[[ DATASET ENTRIES, beginning ]]

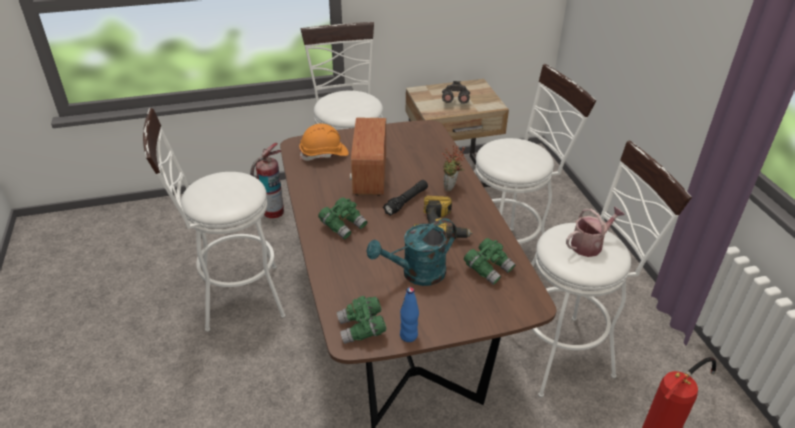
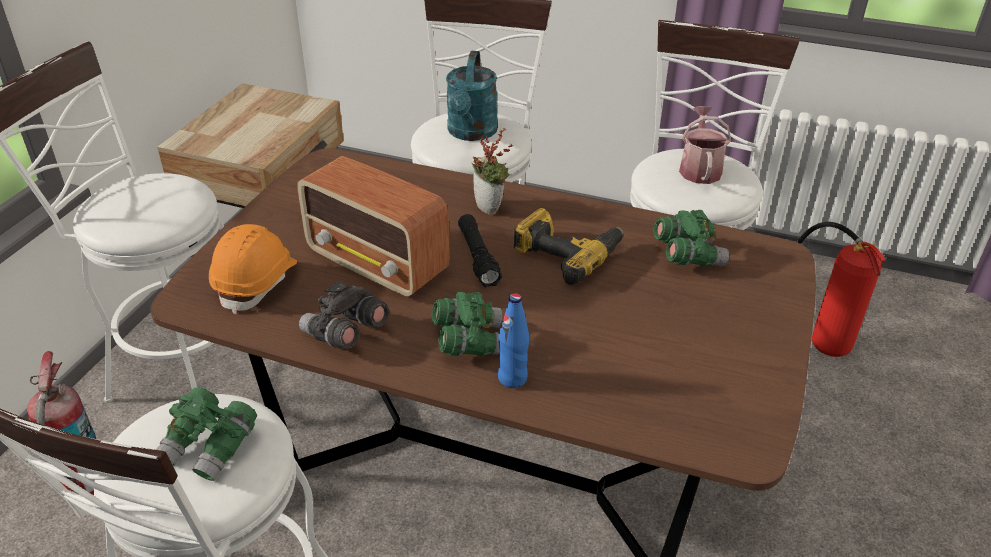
camera: 55 degrees left, 0 degrees up
(362, 329) = (727, 425): green binoculars -> green binoculars (211, 447)
(408, 336) = (771, 384): blue bottle -> blue bottle (512, 378)
(416, 274) = (648, 320): turquoise watering can -> turquoise watering can (471, 133)
(454, 102) = (260, 128): grey binoculars -> grey binoculars (345, 334)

[[ DATASET ENTRIES, end ]]

| WHAT THE TASK ASKS |
Nothing before the line containing "(362, 329) = (727, 425): green" should be repeated; repeat that line and all later lines through the end of the data above, exactly.

| OUTPUT FOR THIS EXERCISE |
(362, 329) = (727, 425): green binoculars -> green binoculars (211, 447)
(408, 336) = (771, 384): blue bottle -> blue bottle (512, 378)
(416, 274) = (648, 320): turquoise watering can -> turquoise watering can (471, 133)
(454, 102) = (260, 128): grey binoculars -> grey binoculars (345, 334)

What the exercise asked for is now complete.